Report each line of the entries below that has the word "labels" in it.

• **Supplied data**:
▬▬▬▬▬▬▬▬▬▬
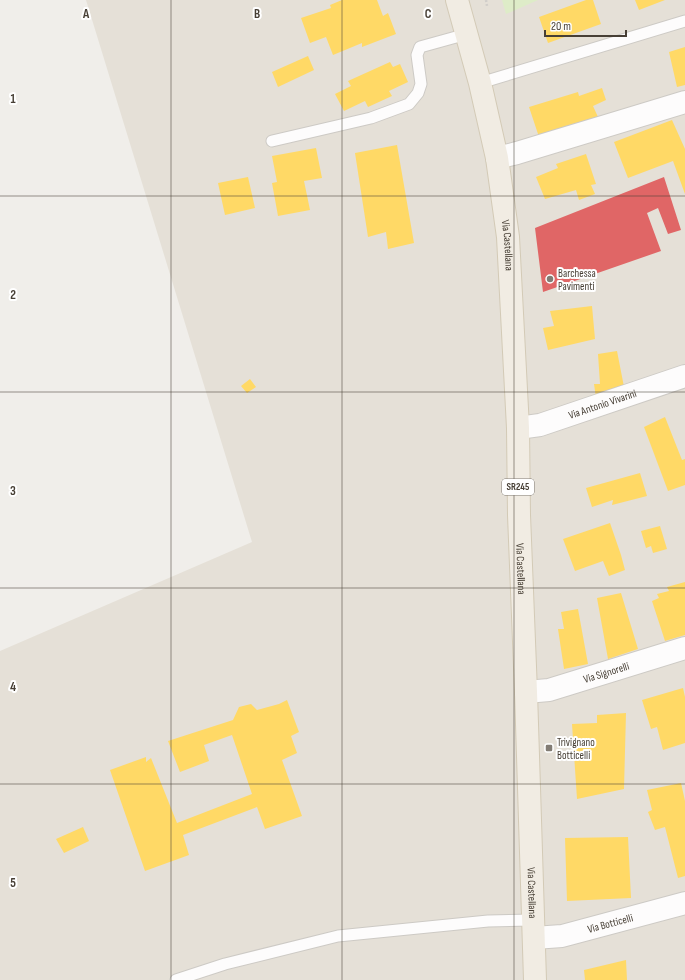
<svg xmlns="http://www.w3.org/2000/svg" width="685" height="980" font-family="'Sofia Sans Condensed',sans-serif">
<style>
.residential{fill:#e5e0d7}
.green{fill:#deecc8}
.homes{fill:#ffd966}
.shops{fill:#e06666}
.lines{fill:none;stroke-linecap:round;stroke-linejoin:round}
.service-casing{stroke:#cdcac5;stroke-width:13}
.minor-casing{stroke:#cdcac5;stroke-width:24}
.primary-casing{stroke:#d3cab6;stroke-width:24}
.path{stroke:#d1ceca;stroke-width:2.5;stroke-dasharray:2 2;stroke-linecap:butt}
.service{stroke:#fdfcfc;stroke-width:11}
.minor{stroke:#fdfcfc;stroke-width:22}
.primary{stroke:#f1ece3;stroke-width:22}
.grid{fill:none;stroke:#473f35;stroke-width:1;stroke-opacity:0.55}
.poi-dot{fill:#827c74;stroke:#fff;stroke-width:1.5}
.labels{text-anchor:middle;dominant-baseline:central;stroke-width:4;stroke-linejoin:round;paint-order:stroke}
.shield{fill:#fff;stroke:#7e7972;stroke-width:1}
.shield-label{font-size:10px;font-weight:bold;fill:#473f35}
.street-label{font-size:11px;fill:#473f35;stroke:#fff}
.poi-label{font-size:11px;fill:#473f35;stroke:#fff;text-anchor:start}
.grid-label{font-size:13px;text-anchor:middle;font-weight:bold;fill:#473f35;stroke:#fff;stroke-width:4;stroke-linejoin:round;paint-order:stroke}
</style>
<rect width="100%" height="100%" fill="#f0eeea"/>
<path class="residential" d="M86 0H685V980H0V651L252 542Z"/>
<path class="green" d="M502 0H538L506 14Z"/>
<path class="homes" d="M342 0H377L383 16 388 13 396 34 362 47V43L333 55 326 37 310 43 301 18 331 8 330 5Z
M586 0H593L601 24 548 43 539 17Z
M635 0H665L639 10Z
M685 47V85L677 87 669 52Z
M308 56 314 70 278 87 272 72Z
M390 62 393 67 400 64 408 82 389 91 392 96 368 107 365 101 344 111 335 94 351 86 348 81Z
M602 88 606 100 593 106 598 117 539 137 529 107 578 92 579 96Z
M672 120 685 149V194L673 161 628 178 614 142Z
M397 145 414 243 388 249 386 232 368 237 355 153Z
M316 148 322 178 304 181 310 210 278 216 272 183 277 182 272 156Z
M586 154 596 184 591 185 595 194 579 200 576 190 545 199 536 177 558 168 556 164Z
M248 177 255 208 225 215 218 183Z
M592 306 595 339 548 350 543 328 554 326 550 311Z
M617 351 625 392 596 398 594 384H600L598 354Z
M250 379 256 387 247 393 241 386Z
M665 417 682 460 685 459V485L668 491 644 427Z
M640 473 647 496 612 505 613 500 592 507 586 488Z
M610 523 621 555 625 570 609 576 603 561 575 571 563 539Z
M660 526 667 549 653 553 651 546 646 548 641 531Z
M685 582V635L665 641 652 601 659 598 657 594 669 591 667 587Z
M621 593 638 649 608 659 597 598Z
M578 609 588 664 564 669 558 629H564L561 612Z
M683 688 685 697V743L663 750 657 727 651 729 642 700Z
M287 700 299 732 291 736 297 753 282 760 302 816 265 829 257 807 183 835 189 855 145 871 110 770 146 757V762L151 758 177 823 252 794 232 735 204 745 209 761 180 772 168 741 233 720 239 707 251 704 257 710 279 704Z
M626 713 624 789 577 799 572 724 597 723V715Z
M681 783 685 801V876L678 878 665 827 655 830 648 812 652 810 647 790Z
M83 827 89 841 64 853 56 839Z
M628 837 631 898 567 901 565 838Z
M626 960 627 980H585L584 970Z"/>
<path class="shops" d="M664 177 681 230 668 234 658 208 647 213 661 251 543 292 535 228Z"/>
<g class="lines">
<defs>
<path id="service" d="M480 83 685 21
M272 141 371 118 409 104 418 93 421 84 417 55 420 47 467 34
M176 980 225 964 338 936 488 921 533 920"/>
<g id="minor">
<path d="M497 158 517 153 685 102"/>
<path id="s1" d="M518 428 540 425 685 376"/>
<path id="s2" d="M526 692 549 690 685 648"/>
<path id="s3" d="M534 938 562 936 685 903"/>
</g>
<g id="primary">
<path id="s4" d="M457 0 480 83 497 158 508 237 518 428 519 515 526 692 535 980"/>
</g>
</defs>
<use href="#service" class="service-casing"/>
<use href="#minor" class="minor-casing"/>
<use href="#primary" class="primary-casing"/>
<path class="path" d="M486 0 487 6"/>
<use href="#service" class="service"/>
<use href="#minor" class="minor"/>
<use href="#primary" class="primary"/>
</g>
<path class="grid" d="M171 0V980M342 0V980M514 0V980M0 196H685M0 392H685M0 588H685M0 784H685"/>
<g class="poi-dot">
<circle cx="550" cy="279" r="4"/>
<rect x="545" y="744" width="8" height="8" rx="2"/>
</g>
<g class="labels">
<rect class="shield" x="502" y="479" width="32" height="16" rx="3"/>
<g class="shield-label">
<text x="518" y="487">SR245</text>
</g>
<g class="street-label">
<text stroke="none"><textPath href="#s4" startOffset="251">Via Castellana</textPath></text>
<text stroke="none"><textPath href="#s1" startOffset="88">Via Antonio Vivarini</textPath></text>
<text stroke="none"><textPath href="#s4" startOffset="575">Via Castellana</textPath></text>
<text stroke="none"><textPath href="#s2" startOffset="83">Via Signorelli</textPath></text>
<text stroke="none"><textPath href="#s4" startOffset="899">Via Castellana</textPath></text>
<text stroke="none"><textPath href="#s3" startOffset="78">Via Botticelli</textPath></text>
</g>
<g class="poi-label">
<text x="558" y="273">Barchessa<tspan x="558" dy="13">Pavimenti</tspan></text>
<text x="557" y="742">Trivignano<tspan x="557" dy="13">Botticelli</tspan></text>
</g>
</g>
<g class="grid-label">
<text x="86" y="18">A</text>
<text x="257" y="18">B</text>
<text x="428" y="18">C</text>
<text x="13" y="103">1</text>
<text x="13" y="299">2</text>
<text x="13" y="495">3</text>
<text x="13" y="691">4</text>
<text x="13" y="887">5</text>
</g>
<path d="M545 30v6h81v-6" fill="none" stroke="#473f35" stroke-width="2"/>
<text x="551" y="30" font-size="12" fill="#473f35" stroke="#ffffff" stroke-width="3" paint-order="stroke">20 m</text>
</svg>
▬▬▬▬▬▬▬▬▬▬
• **Answer area**:
.labels{text-anchor:middle;dominant-baseline:central;stroke-width:4;stroke-linejoin:round;paint-order:stroke}
<g class="labels">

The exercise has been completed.